At 12:11 PM +0530 6/22/07, Ratheesh K J wrote:
>I want a clarification. Whe run a forum wherein people send messages
>with/without attachments. Attachments may contain images, documents
>etc.. We are actually storing the attachment in a blob column.
>Sometimes the attachments are big. And today the table size has
>grown to 40 GB. This has created a headache for any maintanance
>task, backup, restoration. etc.
>I want to know whether this is the right approach. Or should we
>actually store the attachments in directories and just stiore the
>attachment path in the database.
>Kindly suggest the best approach so that I can reduce the database size.
>Thanks in advance
Yes, storing files - especially non-textual files - in the file
system instead of the database is generally considered the best
At one point I had created a document management system that stored
everything in the database as you are doing; my rationale was that it
allowed me to manage permissions using the existing database
permissions, and to back up the whole database using mysqldump, vs
mysqldump + doing a tar of the files. However, I abandoned this
approach for the following reasons:
(1) Storing non-plaintext items (eg; pictures) in the database makes
it bigger and slower without added value - you can't (at least not
yet, or in the foreseeable future) do a meaningful search on a blob.
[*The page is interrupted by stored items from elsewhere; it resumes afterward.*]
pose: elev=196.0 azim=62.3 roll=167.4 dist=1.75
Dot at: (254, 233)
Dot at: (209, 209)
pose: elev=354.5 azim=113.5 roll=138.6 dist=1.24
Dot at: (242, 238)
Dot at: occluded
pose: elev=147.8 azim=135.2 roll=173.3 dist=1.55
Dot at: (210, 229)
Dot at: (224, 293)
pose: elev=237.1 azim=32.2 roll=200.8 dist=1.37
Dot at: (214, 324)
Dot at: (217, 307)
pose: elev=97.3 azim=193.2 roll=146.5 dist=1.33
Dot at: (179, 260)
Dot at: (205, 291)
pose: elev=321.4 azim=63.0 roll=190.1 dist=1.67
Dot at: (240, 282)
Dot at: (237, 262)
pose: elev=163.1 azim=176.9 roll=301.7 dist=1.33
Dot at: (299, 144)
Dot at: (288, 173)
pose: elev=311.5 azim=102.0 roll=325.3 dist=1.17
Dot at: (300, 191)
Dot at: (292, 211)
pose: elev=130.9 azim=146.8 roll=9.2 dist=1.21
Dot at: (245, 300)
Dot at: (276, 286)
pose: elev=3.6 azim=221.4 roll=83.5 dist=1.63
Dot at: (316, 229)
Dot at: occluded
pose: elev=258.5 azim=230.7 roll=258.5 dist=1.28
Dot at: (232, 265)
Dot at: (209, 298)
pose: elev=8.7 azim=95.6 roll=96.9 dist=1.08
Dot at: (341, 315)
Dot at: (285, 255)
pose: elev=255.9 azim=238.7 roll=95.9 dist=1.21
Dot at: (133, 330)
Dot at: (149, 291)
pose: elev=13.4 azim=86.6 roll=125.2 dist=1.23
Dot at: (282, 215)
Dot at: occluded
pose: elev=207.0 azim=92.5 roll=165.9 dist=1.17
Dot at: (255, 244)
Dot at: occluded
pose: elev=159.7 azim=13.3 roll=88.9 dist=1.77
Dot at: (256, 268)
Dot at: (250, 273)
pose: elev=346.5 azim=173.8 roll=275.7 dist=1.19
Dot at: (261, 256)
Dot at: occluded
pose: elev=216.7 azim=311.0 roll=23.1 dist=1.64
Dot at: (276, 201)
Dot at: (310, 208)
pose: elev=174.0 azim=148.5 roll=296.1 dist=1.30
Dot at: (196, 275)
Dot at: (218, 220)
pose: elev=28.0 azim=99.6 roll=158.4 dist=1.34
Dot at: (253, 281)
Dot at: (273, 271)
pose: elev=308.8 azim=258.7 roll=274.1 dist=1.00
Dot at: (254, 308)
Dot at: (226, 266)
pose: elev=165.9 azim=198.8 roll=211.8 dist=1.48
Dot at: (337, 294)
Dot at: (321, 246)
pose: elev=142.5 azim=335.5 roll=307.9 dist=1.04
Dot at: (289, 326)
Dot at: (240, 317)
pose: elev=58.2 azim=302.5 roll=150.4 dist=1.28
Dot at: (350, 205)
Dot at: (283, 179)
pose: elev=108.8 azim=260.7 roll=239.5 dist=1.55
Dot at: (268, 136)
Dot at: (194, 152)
(2) It becomes more difficult to split storage out onto multiple
filesystems; eg, leaving the database files in /var/database, putting
the documents themselves into /home/docmanager, etc.
(3) It makes queries on the commandline unwieldy; if you have a blob
field, doing a select * to check a record's contents can dump a lot
of garbage on the screen.
(4) It can make doing incremental backups more difficult; if the
documents themselves are relatively static, but the document metadata
stored in the database is very dynamic, it becomes simple to do a
compact daily database dump + a weekly document directory backup (for
example) if the files are not in the database.
What I do is create a unique SHA1 hash when a file is uploaded (eg;
sha1(rand()). The original filename and the 40-character hash are
stored in the database, and the document is stored in the filesystem
using the hash as the filename. I can optionally compress and encrypt
the document as well, storing the encryption key in the database.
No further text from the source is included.